** TASK INPUTS follows **

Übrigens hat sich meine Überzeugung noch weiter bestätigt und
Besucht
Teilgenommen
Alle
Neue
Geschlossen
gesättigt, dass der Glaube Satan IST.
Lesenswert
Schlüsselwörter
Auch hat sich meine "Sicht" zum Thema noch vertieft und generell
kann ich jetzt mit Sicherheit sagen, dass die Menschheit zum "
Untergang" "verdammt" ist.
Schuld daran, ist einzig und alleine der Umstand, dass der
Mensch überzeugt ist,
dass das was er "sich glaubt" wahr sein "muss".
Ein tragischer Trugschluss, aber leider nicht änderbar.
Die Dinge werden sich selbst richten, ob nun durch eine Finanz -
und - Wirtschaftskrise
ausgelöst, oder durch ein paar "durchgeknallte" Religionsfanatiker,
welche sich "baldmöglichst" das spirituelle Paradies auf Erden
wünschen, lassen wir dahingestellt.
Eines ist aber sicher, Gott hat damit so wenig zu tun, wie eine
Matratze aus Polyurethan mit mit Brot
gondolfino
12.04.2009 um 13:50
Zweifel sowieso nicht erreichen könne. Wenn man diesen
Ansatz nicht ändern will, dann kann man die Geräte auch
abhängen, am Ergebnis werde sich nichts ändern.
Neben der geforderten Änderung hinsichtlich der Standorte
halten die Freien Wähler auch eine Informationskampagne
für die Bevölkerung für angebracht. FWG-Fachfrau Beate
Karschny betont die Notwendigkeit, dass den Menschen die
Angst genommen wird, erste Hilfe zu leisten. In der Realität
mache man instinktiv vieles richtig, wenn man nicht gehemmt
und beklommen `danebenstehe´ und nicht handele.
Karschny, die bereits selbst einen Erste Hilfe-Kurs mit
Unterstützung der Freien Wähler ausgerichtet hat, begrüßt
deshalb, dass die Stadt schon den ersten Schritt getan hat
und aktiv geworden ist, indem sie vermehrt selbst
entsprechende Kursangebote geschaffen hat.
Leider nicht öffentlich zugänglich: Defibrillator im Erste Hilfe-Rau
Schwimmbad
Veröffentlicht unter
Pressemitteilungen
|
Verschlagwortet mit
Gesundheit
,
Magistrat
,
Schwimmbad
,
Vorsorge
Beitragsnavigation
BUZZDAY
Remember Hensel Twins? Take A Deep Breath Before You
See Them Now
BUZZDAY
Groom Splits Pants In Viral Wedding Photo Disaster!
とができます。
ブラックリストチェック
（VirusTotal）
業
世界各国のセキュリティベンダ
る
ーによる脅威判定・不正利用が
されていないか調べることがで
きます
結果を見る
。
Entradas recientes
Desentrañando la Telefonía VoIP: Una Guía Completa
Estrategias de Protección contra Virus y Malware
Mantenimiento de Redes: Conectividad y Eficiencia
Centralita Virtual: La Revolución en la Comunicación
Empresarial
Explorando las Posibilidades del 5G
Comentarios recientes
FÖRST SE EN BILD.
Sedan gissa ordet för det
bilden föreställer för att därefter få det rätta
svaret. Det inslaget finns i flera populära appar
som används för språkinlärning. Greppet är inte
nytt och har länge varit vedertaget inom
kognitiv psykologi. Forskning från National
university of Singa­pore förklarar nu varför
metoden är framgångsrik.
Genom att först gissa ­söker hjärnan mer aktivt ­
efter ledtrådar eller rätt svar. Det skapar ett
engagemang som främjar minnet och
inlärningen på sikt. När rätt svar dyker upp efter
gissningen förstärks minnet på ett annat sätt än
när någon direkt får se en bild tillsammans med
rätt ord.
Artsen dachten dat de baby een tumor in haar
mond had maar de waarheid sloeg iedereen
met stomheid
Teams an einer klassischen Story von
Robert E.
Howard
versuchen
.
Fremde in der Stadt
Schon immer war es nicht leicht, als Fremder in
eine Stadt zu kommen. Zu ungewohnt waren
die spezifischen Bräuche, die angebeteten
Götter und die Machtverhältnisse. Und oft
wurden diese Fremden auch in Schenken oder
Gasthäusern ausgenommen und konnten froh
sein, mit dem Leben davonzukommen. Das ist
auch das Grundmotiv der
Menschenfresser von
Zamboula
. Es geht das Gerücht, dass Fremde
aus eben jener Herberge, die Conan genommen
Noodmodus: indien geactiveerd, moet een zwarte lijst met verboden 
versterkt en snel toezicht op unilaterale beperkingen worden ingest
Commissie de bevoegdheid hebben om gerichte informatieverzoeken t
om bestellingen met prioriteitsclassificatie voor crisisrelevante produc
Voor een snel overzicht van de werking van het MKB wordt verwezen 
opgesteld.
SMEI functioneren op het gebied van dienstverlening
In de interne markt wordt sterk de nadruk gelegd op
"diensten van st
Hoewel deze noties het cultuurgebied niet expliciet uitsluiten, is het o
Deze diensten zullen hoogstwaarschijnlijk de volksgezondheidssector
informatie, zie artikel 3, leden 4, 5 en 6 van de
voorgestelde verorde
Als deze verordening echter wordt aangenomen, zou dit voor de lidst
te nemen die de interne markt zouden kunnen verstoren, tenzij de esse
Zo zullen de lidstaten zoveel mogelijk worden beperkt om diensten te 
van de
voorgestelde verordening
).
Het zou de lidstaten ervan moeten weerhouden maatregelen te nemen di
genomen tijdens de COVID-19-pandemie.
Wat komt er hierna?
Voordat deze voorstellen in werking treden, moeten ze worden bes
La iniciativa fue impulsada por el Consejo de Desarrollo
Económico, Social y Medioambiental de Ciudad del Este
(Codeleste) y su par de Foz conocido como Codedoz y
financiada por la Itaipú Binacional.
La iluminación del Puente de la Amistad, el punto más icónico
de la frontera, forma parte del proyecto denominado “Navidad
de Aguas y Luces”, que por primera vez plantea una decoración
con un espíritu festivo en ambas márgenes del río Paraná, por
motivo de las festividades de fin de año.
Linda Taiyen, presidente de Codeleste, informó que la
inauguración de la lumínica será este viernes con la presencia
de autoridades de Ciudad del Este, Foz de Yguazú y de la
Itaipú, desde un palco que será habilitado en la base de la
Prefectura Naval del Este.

** End of TASK INPUTS **

REQUIRED WORK - The data above should be output exactly, with each line intact.

FINISHED TASK -
Übrigens hat sich meine Überzeugung noch weiter bestätigt und
Besucht
Teilgenommen
Alle
Neue
Geschlossen
gesättigt, dass der Glaube Satan IST.
Lesenswert
Schlüsselwörter
Auch hat sich meine "Sicht" zum Thema noch vertieft und generell
kann ich jetzt mit Sicherheit sagen, dass die Menschheit zum "
Untergang" "verdammt" ist.
Schuld daran, ist einzig und alleine der Umstand, dass der
Mensch überzeugt ist,
dass das was er "sich glaubt" wahr sein "muss".
Ein tragischer Trugschluss, aber leider nicht änderbar.
Die Dinge werden sich selbst richten, ob nun durch eine Finanz -
und - Wirtschaftskrise
ausgelöst, oder durch ein paar "durchgeknallte" Religionsfanatiker,
welche sich "baldmöglichst" das spirituelle Paradies auf Erden
wünschen, lassen wir dahingestellt.
Eines ist aber sicher, Gott hat damit so wenig zu tun, wie eine
Matratze aus Polyurethan mit mit Brot
gondolfino
12.04.2009 um 13:50
Zweifel sowieso nicht erreichen könne. Wenn man diesen
Ansatz nicht ändern will, dann kann man die Geräte auch
abhängen, am Ergebnis werde sich nichts ändern.
Neben der geforderten Änderung hinsichtlich der Standorte
halten die Freien Wähler auch eine Informationskampagne
für die Bevölkerung für angebracht. FWG-Fachfrau Beate
Karschny betont die Notwendigkeit, dass den Menschen die
Angst genommen wird, erste Hilfe zu leisten. In der Realität
mache man instinktiv vieles richtig, wenn man nicht gehemmt
und beklommen `danebenstehe´ und nicht handele.
Karschny, die bereits selbst einen Erste Hilfe-Kurs mit
Unterstützung der Freien Wähler ausgerichtet hat, begrüßt
deshalb, dass die Stadt schon den ersten Schritt getan hat
und aktiv geworden ist, indem sie vermehrt selbst
entsprechende Kursangebote geschaffen hat.
Leider nicht öffentlich zugänglich: Defibrillator im Erste Hilfe-Rau
Schwimmbad
Veröffentlicht unter
Pressemitteilungen
|
Verschlagwortet mit
Gesundheit
,
Magistrat
,
Schwimmbad
,
Vorsorge
Beitragsnavigation
BUZZDAY
Remember Hensel Twins? Take A Deep Breath Before You
See Them Now
BUZZDAY
Groom Splits Pants In Viral Wedding Photo Disaster!
とができます。
ブラックリストチェック
（VirusTotal）
業
世界各国のセキュリティベンダ
る
ーによる脅威判定・不正利用が
されていないか調べることがで
きます
結果を見る
。
Entradas recientes
Desentrañando la Telefonía VoIP: Una Guía Completa
Estrategias de Protección contra Virus y Malware
Mantenimiento de Redes: Conectividad y Eficiencia
Centralita Virtual: La Revolución en la Comunicación
Empresarial
Explorando las Posibilidades del 5G
Comentarios recientes
FÖRST SE EN BILD.
Sedan gissa ordet för det
bilden föreställer för att därefter få det rätta
svaret. Det inslaget finns i flera populära appar
som används för språkinlärning. Greppet är inte
nytt och har länge varit vedertaget inom
kognitiv psykologi. Forskning från National
university of Singa­pore förklarar nu varför
metoden är framgångsrik.
Genom att först gissa ­söker hjärnan mer aktivt ­
efter ledtrådar eller rätt svar. Det skapar ett
engagemang som främjar minnet och
inlärningen på sikt. När rätt svar dyker upp efter
gissningen förstärks minnet på ett annat sätt än
när någon direkt får se en bild tillsammans med
rätt ord.
Artsen dachten dat de baby een tumor in haar
mond had maar de waarheid sloeg iedereen
met stomheid
Teams an einer klassischen Story von
Robert E.
Howard
versuchen
.
Fremde in der Stadt
Schon immer war es nicht leicht, als Fremder in
eine Stadt zu kommen. Zu ungewohnt waren
die spezifischen Bräuche, die angebeteten
Götter und die Machtverhältnisse. Und oft
wurden diese Fremden auch in Schenken oder
Gasthäusern ausgenommen und konnten froh
sein, mit dem Leben davonzukommen. Das ist
auch das Grundmotiv der
Menschenfresser von
Zamboula
. Es geht das Gerücht, dass Fremde
aus eben jener Herberge, die Conan genommen
Noodmodus: indien geactiveerd, moet een zwarte lijst met verboden 
versterkt en snel toezicht op unilaterale beperkingen worden ingest
Commissie de bevoegdheid hebben om gerichte informatieverzoeken t
om bestellingen met prioriteitsclassificatie voor crisisrelevante produc
Voor een snel overzicht van de werking van het MKB wordt verwezen 
opgesteld.
SMEI functioneren op het gebied van dienstverlening
In de interne markt wordt sterk de nadruk gelegd op
"diensten van st
Hoewel deze noties het cultuurgebied niet expliciet uitsluiten, is het o
Deze diensten zullen hoogstwaarschijnlijk de volksgezondheidssector
informatie, zie artikel 3, leden 4, 5 en 6 van de
voorgestelde verorde
Als deze verordening echter wordt aangenomen, zou dit voor de lidst
te nemen die de interne markt zouden kunnen verstoren, tenzij de esse
Zo zullen de lidstaten zoveel mogelijk worden beperkt om diensten te 
van de
voorgestelde verordening
).
Het zou de lidstaten ervan moeten weerhouden maatregelen te nemen di
genomen tijdens de COVID-19-pandemie.
Wat komt er hierna?
Voordat deze voorstellen in werking treden, moeten ze worden bes
La iniciativa fue impulsada por el Consejo de Desarrollo
Económico, Social y Medioambiental de Ciudad del Este
(Codeleste) y su par de Foz conocido como Codedoz y
financiada por la Itaipú Binacional.
La iluminación del Puente de la Amistad, el punto más icónico
de la frontera, forma parte del proyecto denominado “Navidad
de Aguas y Luces”, que por primera vez plantea una decoración
con un espíritu festivo en ambas márgenes del río Paraná, por
motivo de las festividades de fin de año.
Linda Taiyen, presidente de Codeleste, informó que la
inauguración de la lumínica será este viernes con la presencia
de autoridades de Ciudad del Este, Foz de Yguazú y de la
Itaipú, desde un palco que será habilitado en la base de la
Prefectura Naval del Este.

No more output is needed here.